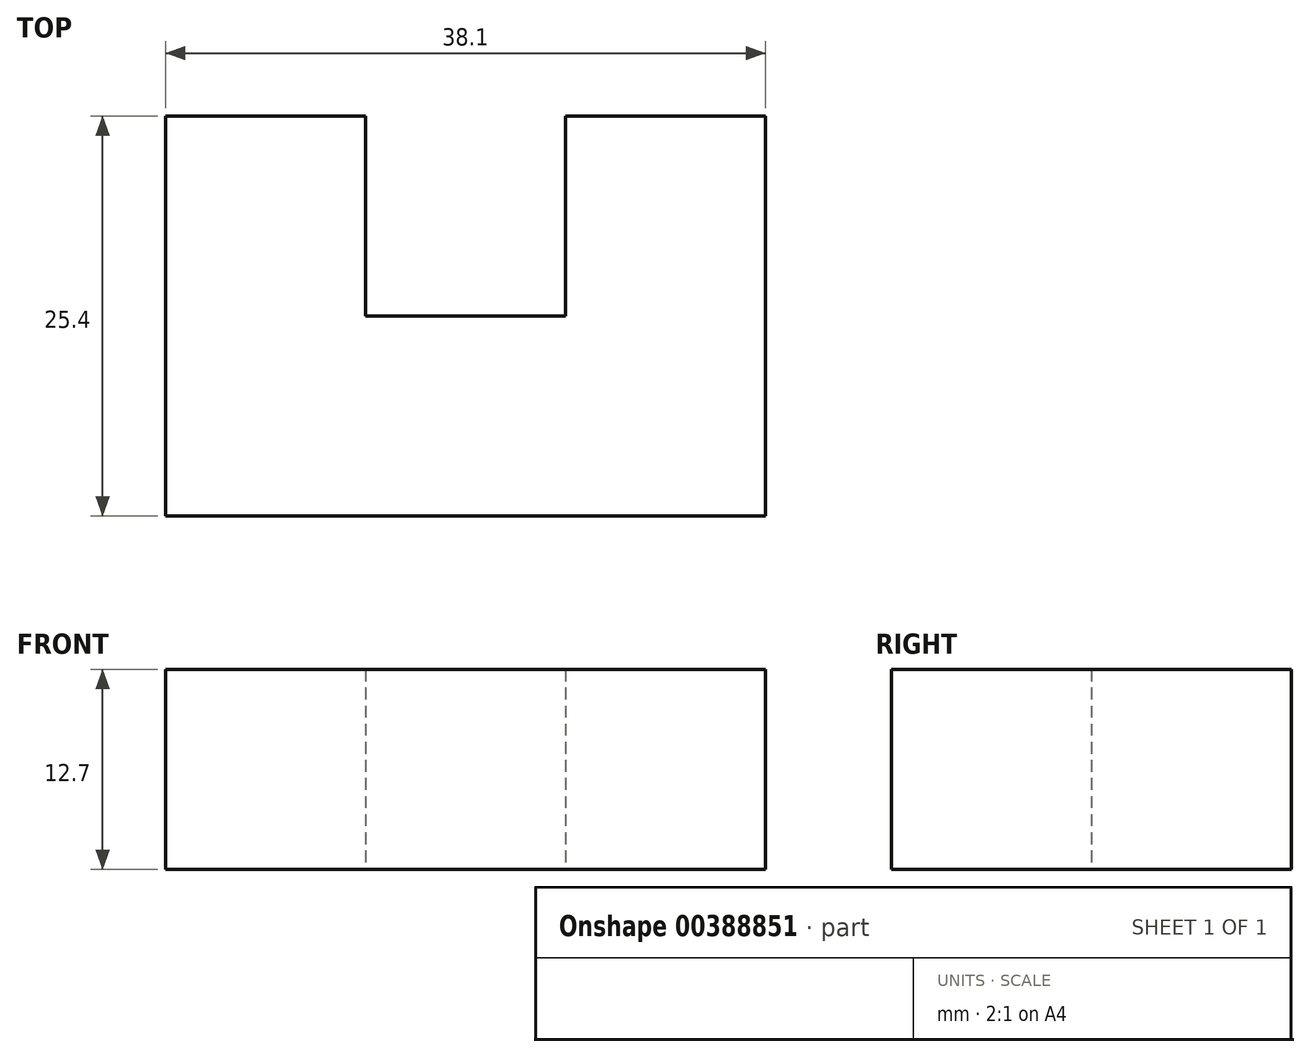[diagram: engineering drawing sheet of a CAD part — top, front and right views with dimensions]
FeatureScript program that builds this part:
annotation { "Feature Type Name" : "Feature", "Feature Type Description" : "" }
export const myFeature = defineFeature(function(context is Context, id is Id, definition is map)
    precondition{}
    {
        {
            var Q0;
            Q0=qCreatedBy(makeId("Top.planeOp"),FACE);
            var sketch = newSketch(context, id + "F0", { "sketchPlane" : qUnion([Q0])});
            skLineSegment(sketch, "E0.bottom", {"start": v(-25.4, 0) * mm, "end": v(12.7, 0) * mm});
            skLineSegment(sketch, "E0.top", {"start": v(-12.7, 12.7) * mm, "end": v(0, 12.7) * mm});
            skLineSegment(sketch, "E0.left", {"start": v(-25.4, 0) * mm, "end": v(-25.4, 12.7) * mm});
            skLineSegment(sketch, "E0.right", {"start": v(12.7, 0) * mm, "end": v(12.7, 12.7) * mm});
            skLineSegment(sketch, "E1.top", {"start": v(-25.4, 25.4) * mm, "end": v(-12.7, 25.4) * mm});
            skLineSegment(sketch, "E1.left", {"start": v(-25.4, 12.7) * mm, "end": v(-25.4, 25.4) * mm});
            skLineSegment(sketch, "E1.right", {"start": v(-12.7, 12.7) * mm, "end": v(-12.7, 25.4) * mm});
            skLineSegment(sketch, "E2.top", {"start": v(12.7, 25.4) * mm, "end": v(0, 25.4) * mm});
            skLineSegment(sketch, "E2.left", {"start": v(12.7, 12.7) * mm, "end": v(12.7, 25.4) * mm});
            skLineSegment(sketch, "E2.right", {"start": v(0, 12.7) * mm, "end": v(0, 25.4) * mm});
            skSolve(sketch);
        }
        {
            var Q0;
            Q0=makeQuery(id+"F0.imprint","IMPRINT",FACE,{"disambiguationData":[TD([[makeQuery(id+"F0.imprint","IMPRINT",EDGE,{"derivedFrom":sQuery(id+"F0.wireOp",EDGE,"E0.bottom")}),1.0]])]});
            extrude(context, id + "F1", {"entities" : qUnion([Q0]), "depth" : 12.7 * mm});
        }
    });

+-------+

### Exercise aim
Copy out every line of the listing that contains the word "left".

### Worked solution
            skLineSegment(sketch, "E0.left", {"start": v(-25.4, 0) * mm, "end": v(-25.4, 12.7) * mm});
            skLineSegment(sketch, "E1.left", {"start": v(-25.4, 12.7) * mm, "end": v(-25.4, 25.4) * mm});
            skLineSegment(sketch, "E2.left", {"start": v(12.7, 12.7) * mm, "end": v(12.7, 25.4) * mm});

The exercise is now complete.